Interesting strings algorithm

Given two finite sequences of string, A and B, of length n each, for example:
A1: "kk", A2: "ka", A3: "kkk", A4: "a"

B1: "ka", B2: "kakk", B3: "ak", B4: "k"
Give a finite sequences of indexes so that their concentration for A and B gives the same string. Repetitions allowed.

In this example I can't find the solution but for example if the list (1,2,2,4) is a solution then A1 + A2 + A2 + A4 = B1 + B2 + B2 + B4. In this example there are only two characters but it's already very difficult. Actually it's not even trivial to find the shortest solution with one character!

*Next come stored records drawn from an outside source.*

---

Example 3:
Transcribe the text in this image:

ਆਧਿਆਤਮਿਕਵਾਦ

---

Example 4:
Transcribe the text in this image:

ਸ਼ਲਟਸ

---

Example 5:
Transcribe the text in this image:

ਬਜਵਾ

I tried to think of things.. for example the total sum of the length of the strings must be equal and the for the first and last string we need corresponding characters. But nothing else. I suppose for some set of strings it's simply impossible. Anyone can think of a good algorithm?

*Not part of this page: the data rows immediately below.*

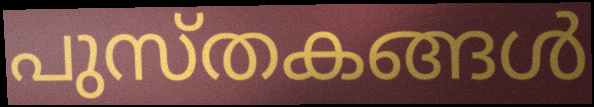
പുസ്തകങ്ങൾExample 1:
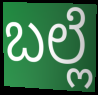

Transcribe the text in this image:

ಬಲ್ಲೆ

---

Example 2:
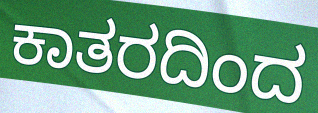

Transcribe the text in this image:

ಕಾತರದಿಂದ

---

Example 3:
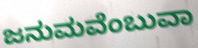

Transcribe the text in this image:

ಜನುಮವೆಂಬುವಾ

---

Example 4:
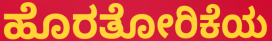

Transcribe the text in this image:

ಹೊರತೋರಿಕೆಯ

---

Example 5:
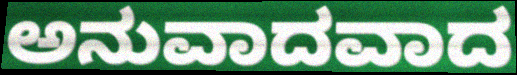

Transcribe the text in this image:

ಅನುವಾದವಾದ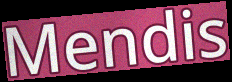
Mendis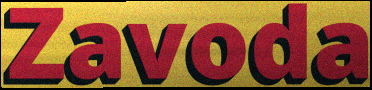
Zavoda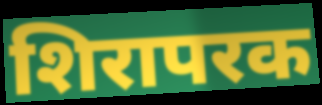
शिरापरक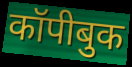
कॉपीबुक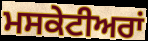
ਮਸਕੇਟੀਅਰਾਂ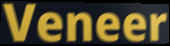
VeneerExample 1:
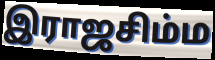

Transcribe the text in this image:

இராஜசிம்ம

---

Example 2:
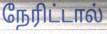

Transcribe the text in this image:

நேரிட்டால்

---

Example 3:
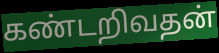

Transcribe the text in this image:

கண்டறிவதன்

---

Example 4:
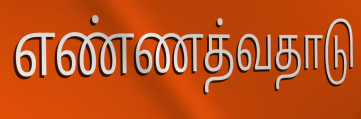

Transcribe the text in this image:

எண்ணத்வதாடு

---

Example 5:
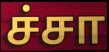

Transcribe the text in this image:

ச்சா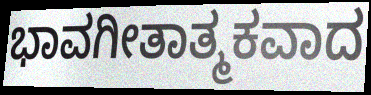
ಭಾವಗೀತಾತ್ಮಕವಾದ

EDIT: Apparently, this is the Post Correspondence Problem

There is no algorithm that can decide whether a such an instance has a solution or not. If there were, the halting problem could be solved. Dirty trick...

Solution

It is not clear what the 'solution' you are looking for is, the longest solution? the shortest? all solutions?
Since you allow repetition there will an infinite number of solutions for some inputs so I will work on:

Find all sequences under a fixed length.

Written as a pseudo code but in a manner very similar to f# sequence expressions

// assumed true/false functions

let Eq aList bList =  
// eg Eq "ab"::"c" "a" :: "bc" -> true
// Eq {} {} is _false_

let EitherStartsWith aList bList =  
// eg "ab"::"c" "a" :: "b" -> true
// eg "a" "ab" -> true
// {} {} is _true_    

let rec FindMatches A B aList bList level
    = seq {
        if level > 0
            if Eq aList bList
                yield aList
            else if EitherStartsWith aList bList
                Seq.zip3 A B seq {1..} 
                |> Seq.iter (func (a,b,i) -> 
                    yield! FindMatches A B aList::(a,i) bList::(b,i) level - 1) }

let solution (A:seq<string>) (B:seq<string>) length =
    FindMatches A B {} {} length

Some trivial constraints to reduce the problem:

The first selection pair must have a common start section.
the final selection pair must have a common end section.

Based on this we can quickly eliminate many inputs with no solution

let solution (A:seq<string>) (B:seq<string>) length =
    let starts = {}
    let ends = {}
    Seq.zip3 A B seq {1..} 
    |> Seq.iter(fun (a,b,i) -> 
        if (a.StartsWith(b) or b.StartsWith(a))
            start = starts :: (a,b,i)
        if (a.EndsWith(b) or b.EndsWith(a))
            ends = ends :: (a,b,i))

    if List.is_empty starts || List.is_empty ends
        Seq.empty // no solution
    else
        Seq.map (fun (a,b,i) -> 
            FindMatches A B {} :: (a,i) {} :: (b,i) length - 1)
        starts 
        |> Seq.concat